Sembrano abbastanza, ma sono solo alcuni dei fatti raccontati nell’interessante pellicola del regista cremonese, cui non può che conseguire un’inevitabile riflessione sul rapporto tra nazismo e distruzione dell’arte, o promozione della stessa come rappresentativa di una razza superiore, che poi è un’altra modalità di distruzione: è nello svuotamento dell’opera che si sedimenta la violenza perpetrata nei confronti di quella che si presenta come realizzazione umana; uno svuotamento talvolta accompagnato dalla distruzione fisica, talvolta no. Ma anche l’imposizione della stessa come latrice di un messaggio di disuguaglianza ne rappresenta in qualche modo l’eliminazione, poiché se ne annullano tutti i connotati politici, di ribellione, di espressione umana e di pensiero. Eliminare da un’opera le possibilità di riflessione sulla natura umana che offre e di realizzazione della stessa per mezzo della conoscenza, conservandone solo le qualità decorative, è come riconoscere la bellezza di una donna privandola delle sue capacità di pensare e di provare emozioni.

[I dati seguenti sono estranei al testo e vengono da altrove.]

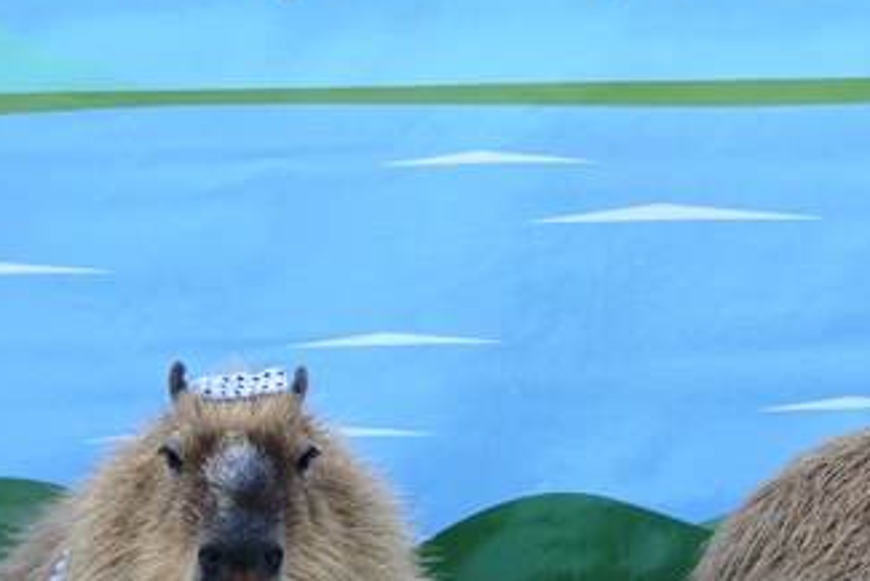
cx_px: 600
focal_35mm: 202
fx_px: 4884
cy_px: 431
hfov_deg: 10.2
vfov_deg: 6.8
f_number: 5.6
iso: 160
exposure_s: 1/100
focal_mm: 30
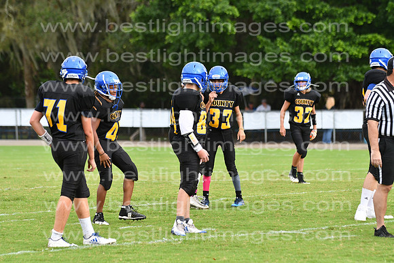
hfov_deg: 9.8
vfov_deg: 6.5
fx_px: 2299
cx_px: 197
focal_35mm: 210
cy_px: 132
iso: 800
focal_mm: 140
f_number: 3.5
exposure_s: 1/2000
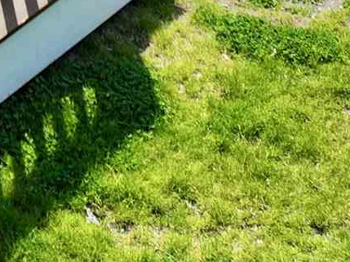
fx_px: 1738
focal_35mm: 172
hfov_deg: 10.7
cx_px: -310
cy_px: -483
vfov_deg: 7.7
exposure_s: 1/2000
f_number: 2.8
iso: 160
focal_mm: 12.29
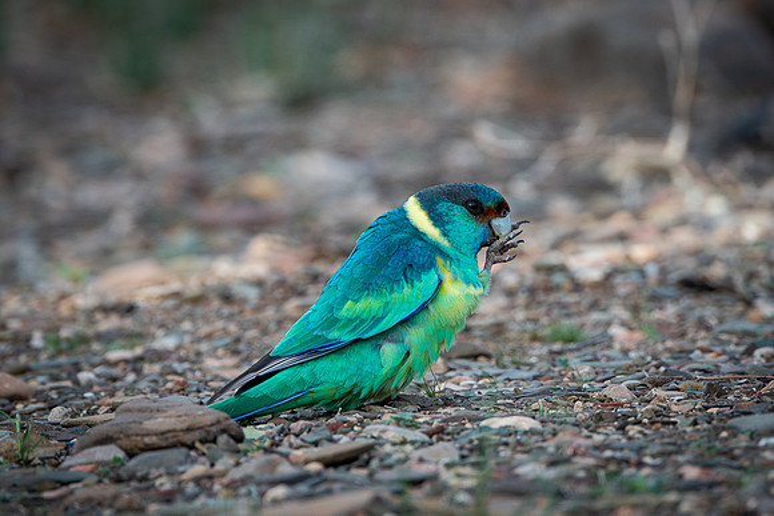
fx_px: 19295
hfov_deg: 2.3
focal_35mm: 897
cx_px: 412
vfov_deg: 1.5
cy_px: 170
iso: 200
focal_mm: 400
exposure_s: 1/250
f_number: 5.6
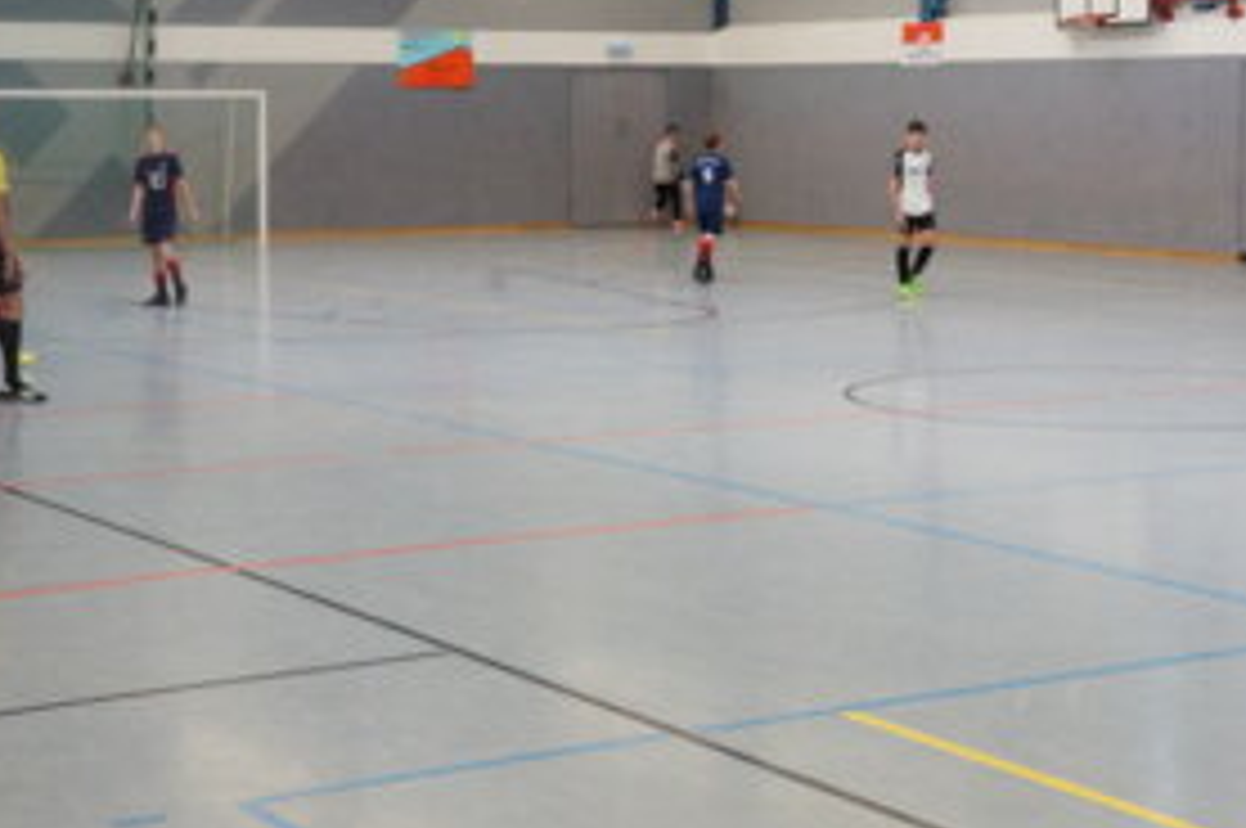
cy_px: 243
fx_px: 2618
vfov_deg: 17.9
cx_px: 706
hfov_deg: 26.7
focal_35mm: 76
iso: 3200
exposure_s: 1/60
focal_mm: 35
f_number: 13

E se questo deplorevole atteggiamento può essere riconosciuto in quel regime che ha causato gli anni più bui della storia moderna, c’è da farsi qualche domanda anche su quell’atteggiamento, certamente più attuale, che trasforma l’opera d’arte in un semplice oggetto da ammirare, merce attraverso cui veicolare il cosiddetto “Made in Italy”, nel caso italiano, alla stregua di una borsa di pelle o di un paio di scarpe di cuoio.